**Extrait à lire**
--------------------
La tempête se calme peu à peu et Francesca narre son amour « coupable » : mariée à un homme brutal, elle chercha consolation auprès de son ami cher. Mais son mari survint au moment où il l’embrassait. Fou de colère, il assassina l’infidèle et son amant, qui pour avoir forfait au mariage, furent condamnés à ce terrible châtiment. Ce passage est décrit par de longues mélodies lyriques et une délicate orchestration, interrompues par le coup de poignard fatal.

Mais la tempête se lève de nouveau et aspire les deux amants maudits, avec une violence accrue. Dante, écrasé par le chagrin et par l’ouragan qui atteint une force infernale inouïe, s’évanouit « E caddi come corpo morto cade » tandis que Francesca et Paolo sont de nouveaux emportés vers leur supplice éternel, dans une ravageuse coda d’une terrifiante férocité ».

« Terrifiante férocité » : le mot est faible, la première fois que j’ai écouté l’œuvre, j’étais littéralement collé à mon siège lors de l’orgie sonore finale ! Voici une première version, sans aucun doute la meilleure :

https://www.youtube.com/watch?v=wlDvvbcH_Vw

La même œuvre, mais cette fois avec la vidéo de l’orchestre :

https://www.youtube.com/watch?v=6pVdJvjYOMA

Retour à Beethoven avec…encore une ouverture ? Oui mais c’est celle de Leonore 1. L’unique opéra du maître de Bonn est devenu Fidelio, donc Leonore 1 n’avait plus de raison d’être :

https://www.youtube.com/watch?v=0pfn_QWF9Uo&t=308s

Les joyeuses commères de Windsor est un opéra d’Otto Nicolaï. Ce n’est pas l’ouverture que je vous propose mais le très beau chœur Mondaufgang (lever de Lune).
--------------------
(Images avec coordonnées de points clés)
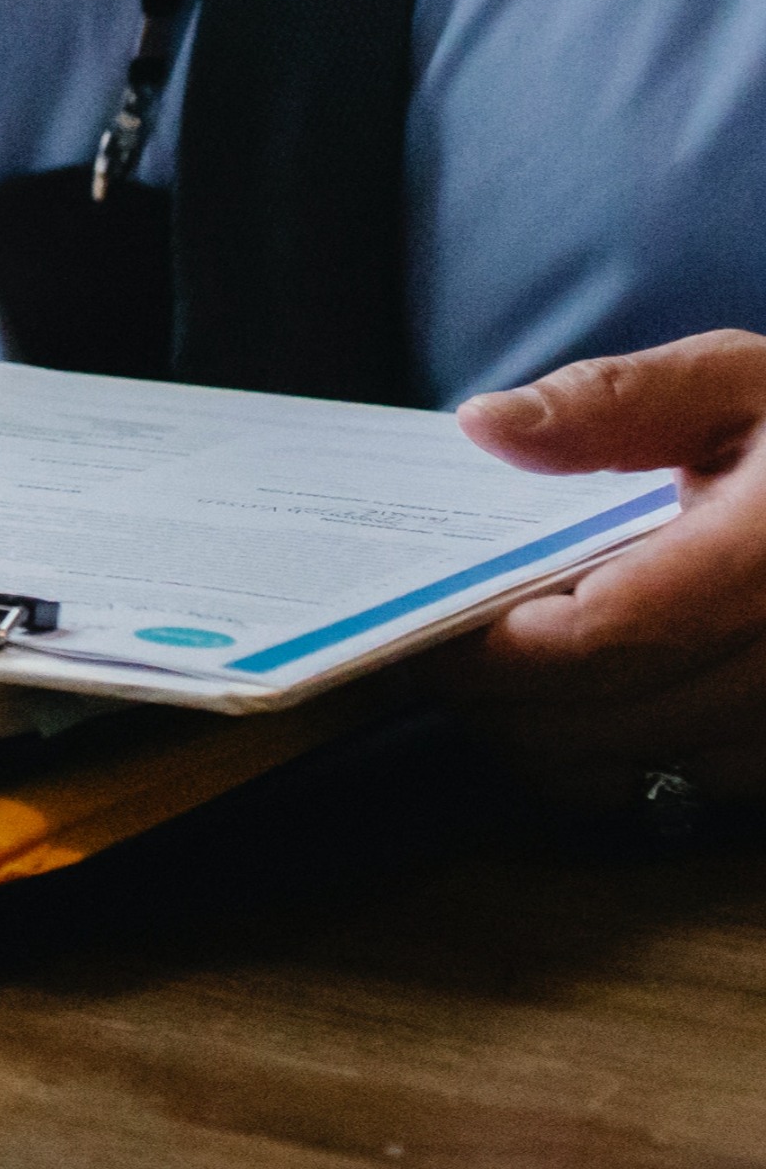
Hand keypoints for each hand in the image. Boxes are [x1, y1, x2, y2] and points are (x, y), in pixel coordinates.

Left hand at [447, 331, 765, 806]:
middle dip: (516, 708)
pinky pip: (713, 786)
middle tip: (437, 675)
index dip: (514, 649)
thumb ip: (613, 401)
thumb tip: (486, 424)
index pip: (618, 628)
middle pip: (631, 713)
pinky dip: (635, 767)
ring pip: (668, 768)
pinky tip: (579, 721)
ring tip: (490, 702)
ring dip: (567, 750)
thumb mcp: (732, 382)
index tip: (436, 638)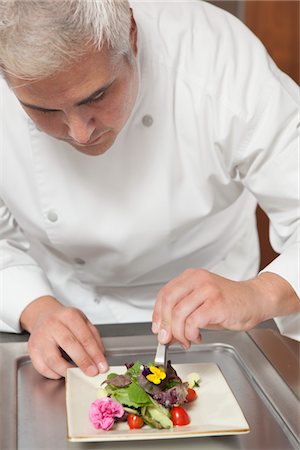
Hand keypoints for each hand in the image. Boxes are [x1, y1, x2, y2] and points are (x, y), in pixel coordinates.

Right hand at [20, 296, 107, 378]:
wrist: (43, 316)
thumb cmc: (65, 321)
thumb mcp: (82, 321)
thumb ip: (93, 337)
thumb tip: (100, 357)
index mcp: (69, 315)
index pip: (84, 336)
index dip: (95, 353)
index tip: (102, 366)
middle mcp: (52, 325)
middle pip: (69, 345)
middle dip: (83, 362)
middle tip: (92, 372)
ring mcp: (40, 337)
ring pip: (53, 359)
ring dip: (68, 370)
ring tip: (77, 374)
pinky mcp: (32, 350)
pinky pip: (42, 368)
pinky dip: (54, 374)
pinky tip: (63, 373)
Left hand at [152, 269, 299, 347]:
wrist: (256, 300)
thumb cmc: (230, 302)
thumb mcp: (201, 303)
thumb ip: (183, 313)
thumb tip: (166, 331)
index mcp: (191, 276)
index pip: (164, 294)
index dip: (157, 313)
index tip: (157, 328)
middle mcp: (197, 280)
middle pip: (168, 303)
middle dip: (165, 325)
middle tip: (167, 339)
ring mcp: (207, 290)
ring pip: (178, 314)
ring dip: (179, 333)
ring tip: (187, 340)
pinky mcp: (216, 303)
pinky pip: (193, 322)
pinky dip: (191, 334)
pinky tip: (197, 337)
--------------------
**Consigne**
Recopiez le passage de l'extrait qui s'ouvre sur les mots contenant « Les joyeuses commères » et se clôt sur « (lever de Lune). », en substituant « duo » à « chœur ».

**Réponse ci-dessous**
Les joyeuses commères de Windsor est un opéra d’Otto Nicolaï. Ce n’est pas l’ouverture que je vous propose mais le très beau duo Mondaufgang (lever de Lune).